The Wild Dogs (2002)
1/10
Cruel, exploitive and sensationalistic
16 June 2006
Warning: Spoilers
As I watched this film I was reminded constantly of the sideshows that used to accompany touring amusement midways back in my early childhood in the 1960s. Back then, people with unfortunate deformities and medical conditions were recruited by unscrupulous shysters and exploited -- at pitiful wages -- for the public's amusement.

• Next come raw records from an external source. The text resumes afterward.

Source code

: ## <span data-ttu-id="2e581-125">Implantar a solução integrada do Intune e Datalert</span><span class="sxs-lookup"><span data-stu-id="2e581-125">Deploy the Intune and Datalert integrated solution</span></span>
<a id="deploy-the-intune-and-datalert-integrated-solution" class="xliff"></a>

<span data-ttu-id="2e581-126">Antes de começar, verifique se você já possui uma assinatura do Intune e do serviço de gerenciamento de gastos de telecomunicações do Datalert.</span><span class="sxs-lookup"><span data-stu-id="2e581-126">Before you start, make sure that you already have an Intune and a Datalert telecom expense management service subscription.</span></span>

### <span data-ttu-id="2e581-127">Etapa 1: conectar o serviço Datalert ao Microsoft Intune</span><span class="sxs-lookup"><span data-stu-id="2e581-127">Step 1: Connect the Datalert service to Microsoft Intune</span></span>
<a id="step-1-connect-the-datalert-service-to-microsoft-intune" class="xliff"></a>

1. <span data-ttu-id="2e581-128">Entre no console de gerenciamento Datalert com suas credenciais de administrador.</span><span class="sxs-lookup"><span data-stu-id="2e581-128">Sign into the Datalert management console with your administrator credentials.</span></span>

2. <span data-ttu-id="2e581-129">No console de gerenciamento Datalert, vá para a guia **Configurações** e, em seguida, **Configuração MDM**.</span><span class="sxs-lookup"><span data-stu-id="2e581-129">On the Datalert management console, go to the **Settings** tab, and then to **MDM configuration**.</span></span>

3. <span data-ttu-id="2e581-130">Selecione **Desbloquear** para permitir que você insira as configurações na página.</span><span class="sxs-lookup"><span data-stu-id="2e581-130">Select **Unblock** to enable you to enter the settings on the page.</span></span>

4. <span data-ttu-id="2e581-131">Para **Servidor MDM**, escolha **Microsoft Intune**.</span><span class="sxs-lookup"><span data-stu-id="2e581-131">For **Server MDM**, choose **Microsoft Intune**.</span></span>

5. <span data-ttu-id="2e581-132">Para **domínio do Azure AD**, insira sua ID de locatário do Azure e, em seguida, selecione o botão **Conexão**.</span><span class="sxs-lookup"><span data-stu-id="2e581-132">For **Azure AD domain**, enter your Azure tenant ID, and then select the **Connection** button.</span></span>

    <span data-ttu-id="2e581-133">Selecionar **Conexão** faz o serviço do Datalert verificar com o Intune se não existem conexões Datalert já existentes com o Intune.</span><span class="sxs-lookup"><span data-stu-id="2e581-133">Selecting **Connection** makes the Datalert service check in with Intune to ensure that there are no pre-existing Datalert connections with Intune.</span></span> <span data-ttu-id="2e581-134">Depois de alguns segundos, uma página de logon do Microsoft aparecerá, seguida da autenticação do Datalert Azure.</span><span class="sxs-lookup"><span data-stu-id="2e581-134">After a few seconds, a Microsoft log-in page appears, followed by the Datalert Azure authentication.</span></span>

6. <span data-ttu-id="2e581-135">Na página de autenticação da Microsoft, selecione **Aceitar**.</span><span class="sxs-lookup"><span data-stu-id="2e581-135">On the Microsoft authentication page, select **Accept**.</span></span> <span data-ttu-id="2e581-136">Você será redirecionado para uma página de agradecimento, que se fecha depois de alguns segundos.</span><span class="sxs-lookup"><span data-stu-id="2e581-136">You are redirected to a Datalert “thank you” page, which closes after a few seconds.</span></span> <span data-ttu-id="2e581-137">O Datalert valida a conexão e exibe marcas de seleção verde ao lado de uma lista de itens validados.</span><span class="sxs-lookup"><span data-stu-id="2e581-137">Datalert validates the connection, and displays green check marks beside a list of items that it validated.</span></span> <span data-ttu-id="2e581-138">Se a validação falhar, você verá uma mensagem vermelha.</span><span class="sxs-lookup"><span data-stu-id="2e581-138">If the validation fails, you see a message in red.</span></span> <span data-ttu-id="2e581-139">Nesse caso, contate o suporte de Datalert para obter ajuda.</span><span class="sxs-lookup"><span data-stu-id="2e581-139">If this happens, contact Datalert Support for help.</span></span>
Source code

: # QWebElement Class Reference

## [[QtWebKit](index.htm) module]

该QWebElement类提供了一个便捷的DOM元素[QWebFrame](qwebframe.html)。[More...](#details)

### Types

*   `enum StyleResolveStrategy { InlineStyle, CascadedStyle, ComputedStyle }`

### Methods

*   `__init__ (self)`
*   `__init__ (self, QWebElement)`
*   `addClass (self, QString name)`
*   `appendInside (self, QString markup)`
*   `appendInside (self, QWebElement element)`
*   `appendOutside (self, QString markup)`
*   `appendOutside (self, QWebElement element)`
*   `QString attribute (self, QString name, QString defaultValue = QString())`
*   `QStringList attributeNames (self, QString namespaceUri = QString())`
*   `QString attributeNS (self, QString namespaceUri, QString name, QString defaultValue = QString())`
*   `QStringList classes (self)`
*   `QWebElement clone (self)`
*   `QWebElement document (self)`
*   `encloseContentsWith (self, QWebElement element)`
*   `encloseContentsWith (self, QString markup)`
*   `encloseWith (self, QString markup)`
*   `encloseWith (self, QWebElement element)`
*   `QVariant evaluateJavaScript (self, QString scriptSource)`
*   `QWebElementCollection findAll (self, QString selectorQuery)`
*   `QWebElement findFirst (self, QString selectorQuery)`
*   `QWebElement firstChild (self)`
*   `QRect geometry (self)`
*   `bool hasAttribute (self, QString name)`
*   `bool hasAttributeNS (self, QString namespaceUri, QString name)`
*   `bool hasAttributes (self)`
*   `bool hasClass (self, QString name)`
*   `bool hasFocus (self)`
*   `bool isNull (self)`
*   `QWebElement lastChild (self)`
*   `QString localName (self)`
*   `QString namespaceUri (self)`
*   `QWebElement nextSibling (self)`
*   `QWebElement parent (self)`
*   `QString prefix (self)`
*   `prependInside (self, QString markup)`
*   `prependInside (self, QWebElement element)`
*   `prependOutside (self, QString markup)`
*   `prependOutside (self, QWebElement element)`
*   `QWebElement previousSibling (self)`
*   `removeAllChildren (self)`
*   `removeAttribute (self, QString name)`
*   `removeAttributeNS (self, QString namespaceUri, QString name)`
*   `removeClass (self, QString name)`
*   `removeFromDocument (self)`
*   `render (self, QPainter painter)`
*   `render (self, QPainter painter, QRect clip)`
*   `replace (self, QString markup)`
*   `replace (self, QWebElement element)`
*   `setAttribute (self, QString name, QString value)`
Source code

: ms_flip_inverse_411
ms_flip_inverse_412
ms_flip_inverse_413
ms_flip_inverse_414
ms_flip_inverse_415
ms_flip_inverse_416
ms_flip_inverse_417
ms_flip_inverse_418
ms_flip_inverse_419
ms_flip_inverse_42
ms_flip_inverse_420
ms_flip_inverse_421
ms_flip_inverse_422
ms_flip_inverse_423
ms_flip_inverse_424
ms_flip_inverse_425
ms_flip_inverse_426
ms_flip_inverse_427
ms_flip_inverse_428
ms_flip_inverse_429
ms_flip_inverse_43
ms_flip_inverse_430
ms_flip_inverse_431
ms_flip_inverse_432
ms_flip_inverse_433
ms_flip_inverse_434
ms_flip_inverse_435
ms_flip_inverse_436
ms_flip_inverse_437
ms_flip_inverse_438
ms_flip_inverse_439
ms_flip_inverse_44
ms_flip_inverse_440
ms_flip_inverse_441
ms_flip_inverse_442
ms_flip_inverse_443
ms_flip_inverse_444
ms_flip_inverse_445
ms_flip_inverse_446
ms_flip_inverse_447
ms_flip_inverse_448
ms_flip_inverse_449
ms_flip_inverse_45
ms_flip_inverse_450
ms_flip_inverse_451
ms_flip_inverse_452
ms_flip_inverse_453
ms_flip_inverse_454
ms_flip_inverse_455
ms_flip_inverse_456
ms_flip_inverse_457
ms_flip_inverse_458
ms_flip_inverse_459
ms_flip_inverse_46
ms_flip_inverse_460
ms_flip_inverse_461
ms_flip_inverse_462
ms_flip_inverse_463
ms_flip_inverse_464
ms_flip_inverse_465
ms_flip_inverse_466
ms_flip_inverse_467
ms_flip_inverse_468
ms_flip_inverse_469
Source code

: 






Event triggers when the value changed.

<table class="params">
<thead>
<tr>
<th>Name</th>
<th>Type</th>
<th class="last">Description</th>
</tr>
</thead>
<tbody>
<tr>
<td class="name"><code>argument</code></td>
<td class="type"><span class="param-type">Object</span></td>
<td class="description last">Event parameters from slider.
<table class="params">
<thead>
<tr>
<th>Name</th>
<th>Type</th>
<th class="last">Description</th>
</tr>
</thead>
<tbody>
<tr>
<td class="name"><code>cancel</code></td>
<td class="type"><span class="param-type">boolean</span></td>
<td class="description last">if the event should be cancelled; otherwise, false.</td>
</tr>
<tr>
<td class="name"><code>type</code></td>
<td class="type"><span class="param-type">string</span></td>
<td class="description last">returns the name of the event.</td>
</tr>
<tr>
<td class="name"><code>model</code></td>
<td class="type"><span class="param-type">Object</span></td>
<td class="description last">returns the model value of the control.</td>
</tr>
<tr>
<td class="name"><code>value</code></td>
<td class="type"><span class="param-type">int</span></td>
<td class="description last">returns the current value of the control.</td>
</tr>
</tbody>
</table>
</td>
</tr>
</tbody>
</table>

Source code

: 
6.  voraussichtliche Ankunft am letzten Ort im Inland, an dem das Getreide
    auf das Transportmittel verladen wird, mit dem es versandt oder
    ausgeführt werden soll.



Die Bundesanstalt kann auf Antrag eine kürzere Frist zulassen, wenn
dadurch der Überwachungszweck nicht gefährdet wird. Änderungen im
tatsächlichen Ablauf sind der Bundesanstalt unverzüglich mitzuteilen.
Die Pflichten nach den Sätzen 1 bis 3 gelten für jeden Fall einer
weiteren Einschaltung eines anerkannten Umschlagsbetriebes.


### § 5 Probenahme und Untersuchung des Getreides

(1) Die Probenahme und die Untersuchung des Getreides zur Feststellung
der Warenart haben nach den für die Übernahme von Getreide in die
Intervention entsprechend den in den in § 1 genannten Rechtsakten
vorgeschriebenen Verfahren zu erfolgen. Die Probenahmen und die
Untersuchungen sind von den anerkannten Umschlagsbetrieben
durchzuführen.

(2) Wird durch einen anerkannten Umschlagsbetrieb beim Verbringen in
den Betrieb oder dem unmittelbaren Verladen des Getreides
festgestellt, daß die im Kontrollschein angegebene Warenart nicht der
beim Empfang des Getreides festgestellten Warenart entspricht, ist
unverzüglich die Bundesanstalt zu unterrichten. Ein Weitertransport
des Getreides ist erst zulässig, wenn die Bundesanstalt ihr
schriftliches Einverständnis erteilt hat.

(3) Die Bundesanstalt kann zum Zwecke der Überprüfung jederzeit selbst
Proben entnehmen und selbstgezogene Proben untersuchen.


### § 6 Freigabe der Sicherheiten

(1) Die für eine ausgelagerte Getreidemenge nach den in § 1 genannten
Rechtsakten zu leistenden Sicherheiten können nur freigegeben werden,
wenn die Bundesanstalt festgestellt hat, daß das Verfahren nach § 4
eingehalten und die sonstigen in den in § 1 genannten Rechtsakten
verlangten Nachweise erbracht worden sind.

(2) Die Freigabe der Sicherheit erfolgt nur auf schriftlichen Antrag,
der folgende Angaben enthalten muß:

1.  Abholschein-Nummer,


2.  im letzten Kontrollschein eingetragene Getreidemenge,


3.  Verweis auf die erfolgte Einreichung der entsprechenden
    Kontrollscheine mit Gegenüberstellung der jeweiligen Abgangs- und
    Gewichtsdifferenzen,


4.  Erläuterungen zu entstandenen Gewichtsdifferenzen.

I found the storyline of this movie to be thin and weak, and have a very difficult time seeing it as anything other than a feeble rationale for a cinematic freak-show -- the evidence of which, I think, can be derived by simply tallying the amount of screen time devoted to exhibiting those unfortunate human beings pulled from the streets of Bucharest, albeit in quasi-fictitious scenarios. (I would dearly love to know, BTW, how well these people were compensated for placing themselves on display for the benefit of well-heeled western audiences, and just how much their involvement has enriched their lives compared with the pampered North American actors.) Some have stated that the merit of this film is its gut-wrenching appeal to the emotions and call to the viewer to assess one's own morals, however, sapient adults do not need to graphically examine through a cinematic microscope the harsh circumstances of the despondent and destitute to accept the existence, or understand the variances, of man's inhumanity to man. Claims of promoting social conscience are equally spurious, as the viewing of such rude exhibitions from the comfort of one's easy-chair or in an air-conditioned theater does absolutely nothing to remedy such gross inequities of human existence in a very unfair and unjust world -- no matter how much we might like to pretend otherwise.